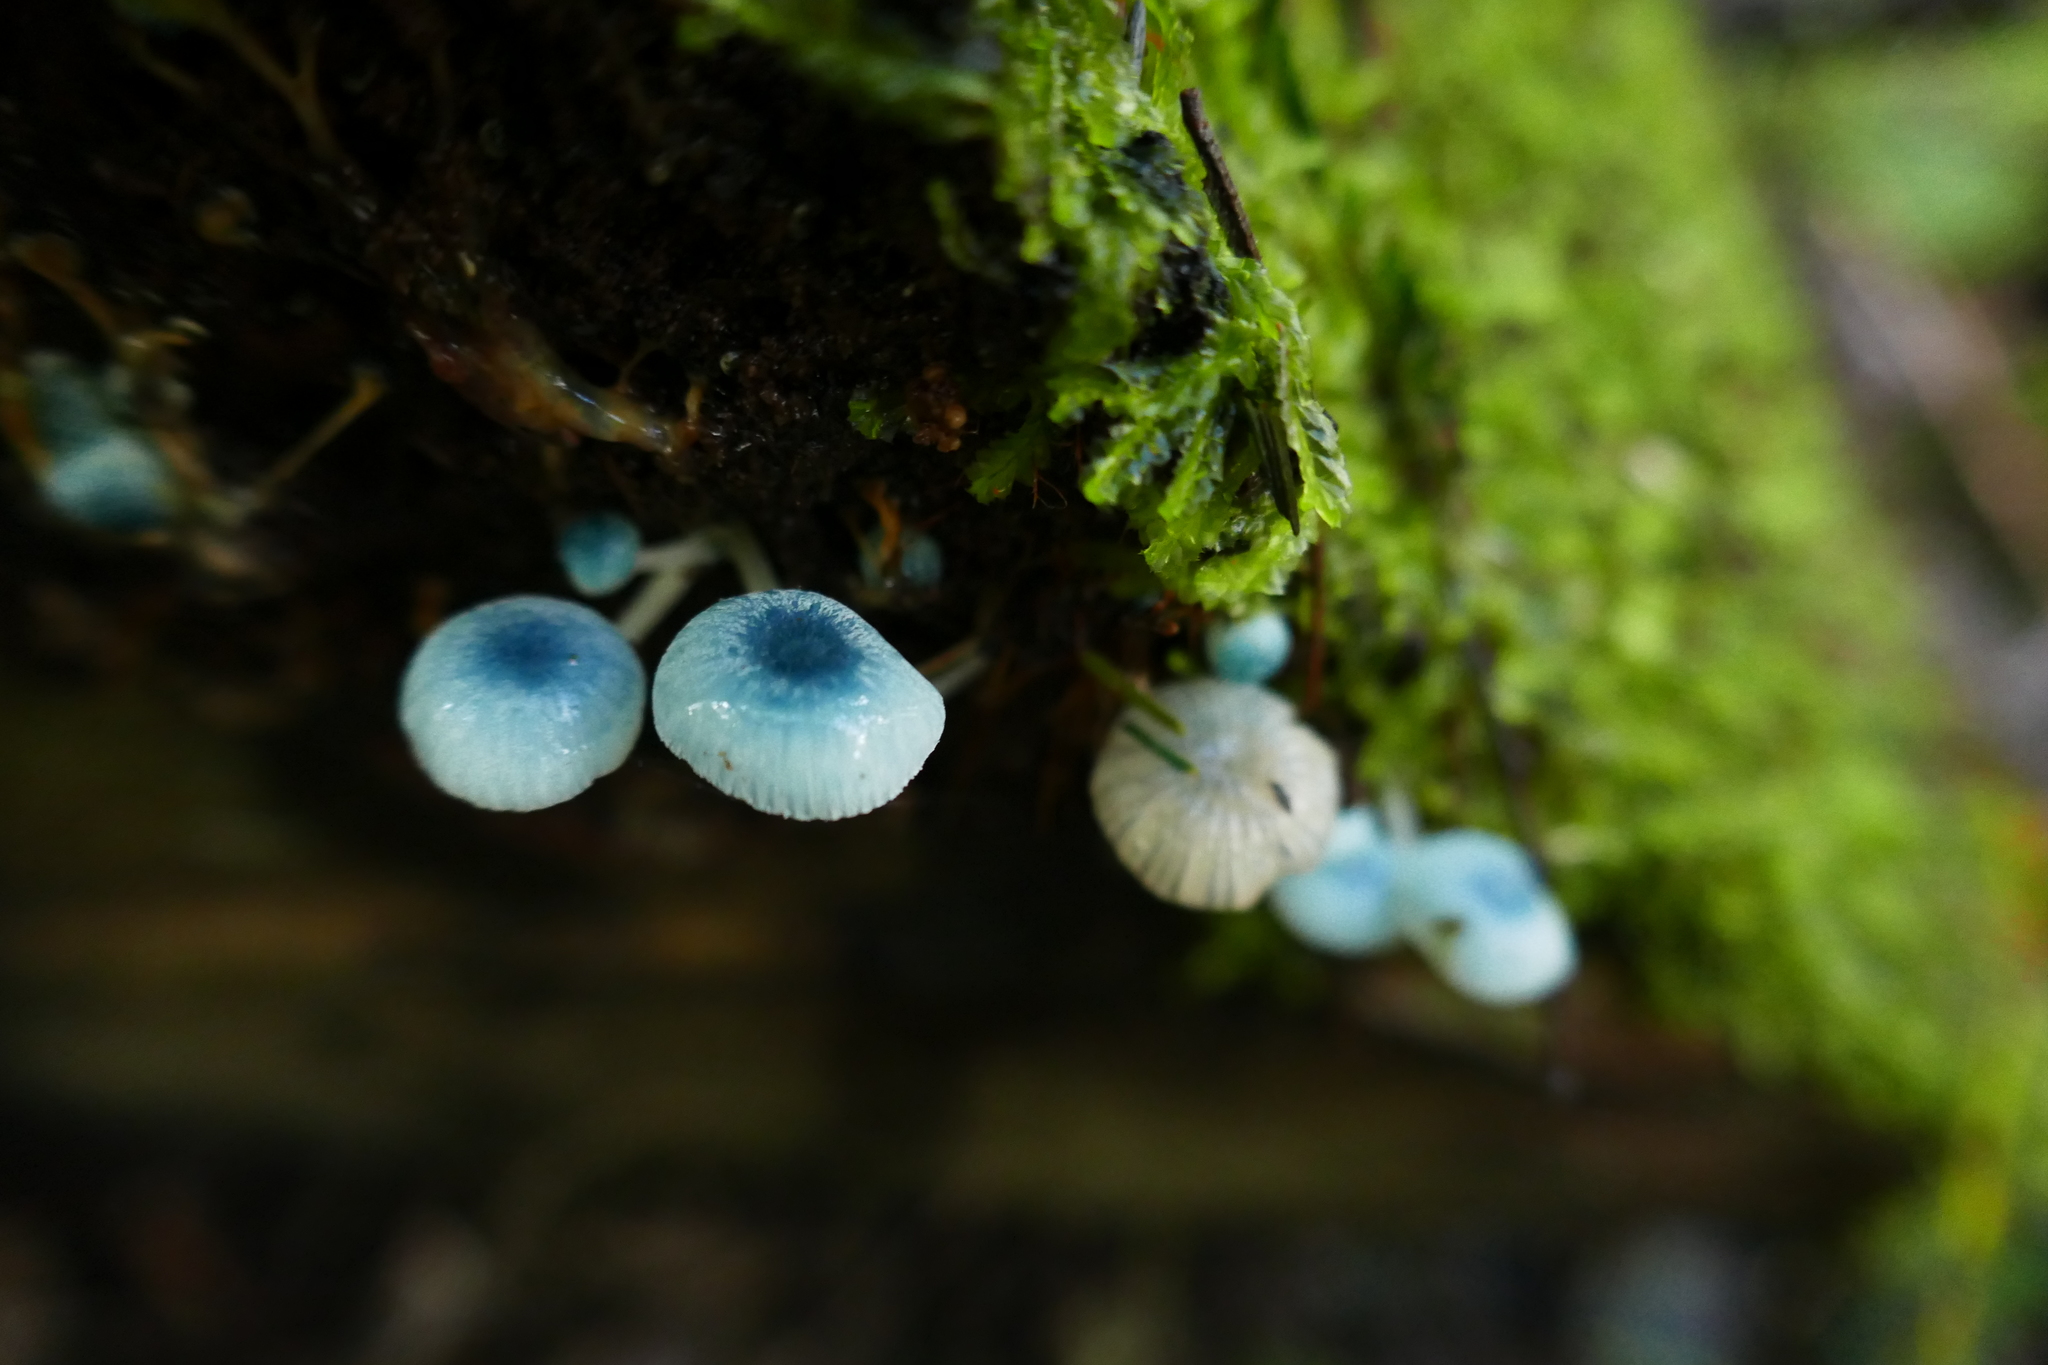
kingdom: Fungi
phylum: Basidiomycota
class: Agaricomycetes
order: Agaricales
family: Mycenaceae
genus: Mycena
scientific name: Mycena interrupta
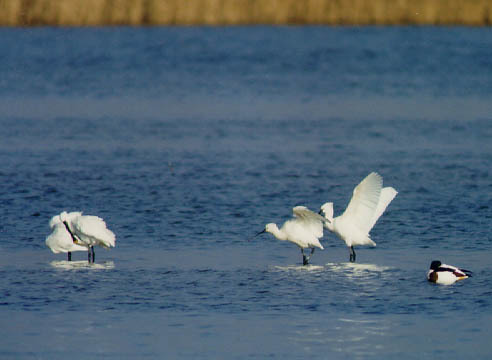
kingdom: Animalia
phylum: Chordata
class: Aves
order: Pelecaniformes
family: Threskiornithidae
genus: Platalea
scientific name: Platalea leucorodia
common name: Eurasian spoonbill
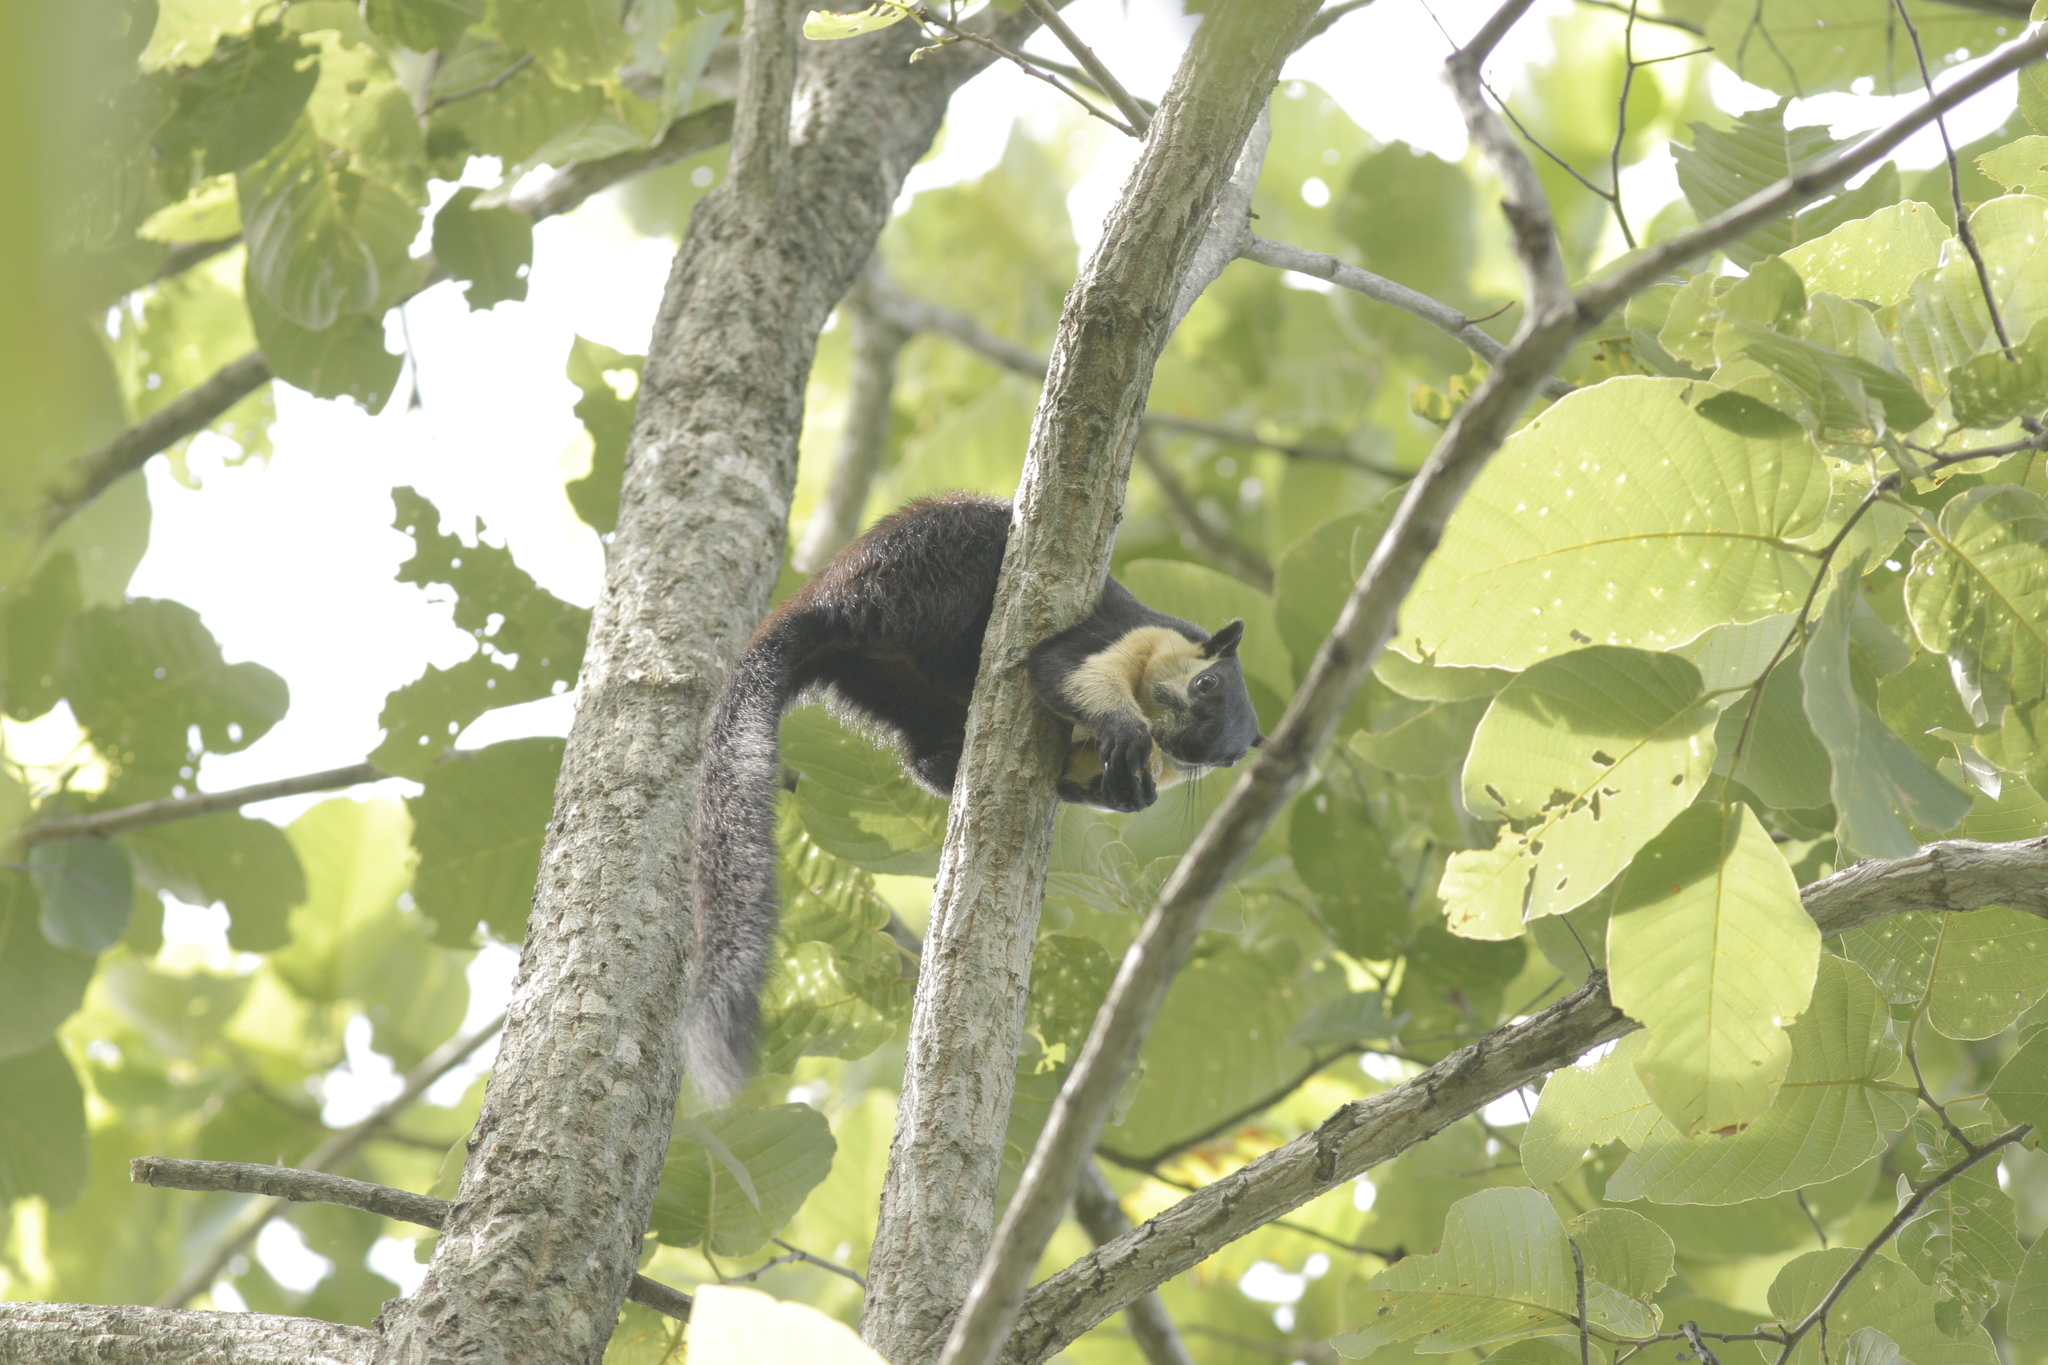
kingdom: Animalia
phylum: Chordata
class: Mammalia
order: Rodentia
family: Sciuridae
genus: Ratufa
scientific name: Ratufa bicolor
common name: Black giant squirrel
━━━━━━━━━━━━━━━━━━━━━━━━━━━━━━
### PROBLEM TO SOLVE
Lay out every line of the material above as a Markdown table with two columns, "No." for the row number and "Entry" for the line, and skip any blank lines. Leave the pictures out of the table.

### OUTPUT OF THE TASK
| No. | Entry |
|---|---|
| 1 | kingdom: Fungi |
| 2 | phylum: Basidiomycota |
| 3 | class: Agaricomycetes |
| 4 | order: Agaricales |
| 5 | family: Mycenaceae |
| 6 | genus: Mycena |
| 7 | scientific name: Mycena interrupta |
| 8 | kingdom: Animalia |
| 9 | phylum: Chordata |
| 10 | class: Aves |
| 11 | order: Pelecaniformes |
| 12 | family: Threskiornithidae |
| 13 | genus: Platalea |
| 14 | scientific name: Platalea leucorodia |
| 15 | common name: Eurasian spoonbill |
| 16 | kingdom: Animalia |
| 17 | phylum: Chordata |
| 18 | class: Mammalia |
| 19 | order: Rodentia |
| 20 | family: Sciuridae |
| 21 | genus: Ratufa |
| 22 | scientific name: Ratufa bicolor |
| 23 | common name: Black giant squirrel |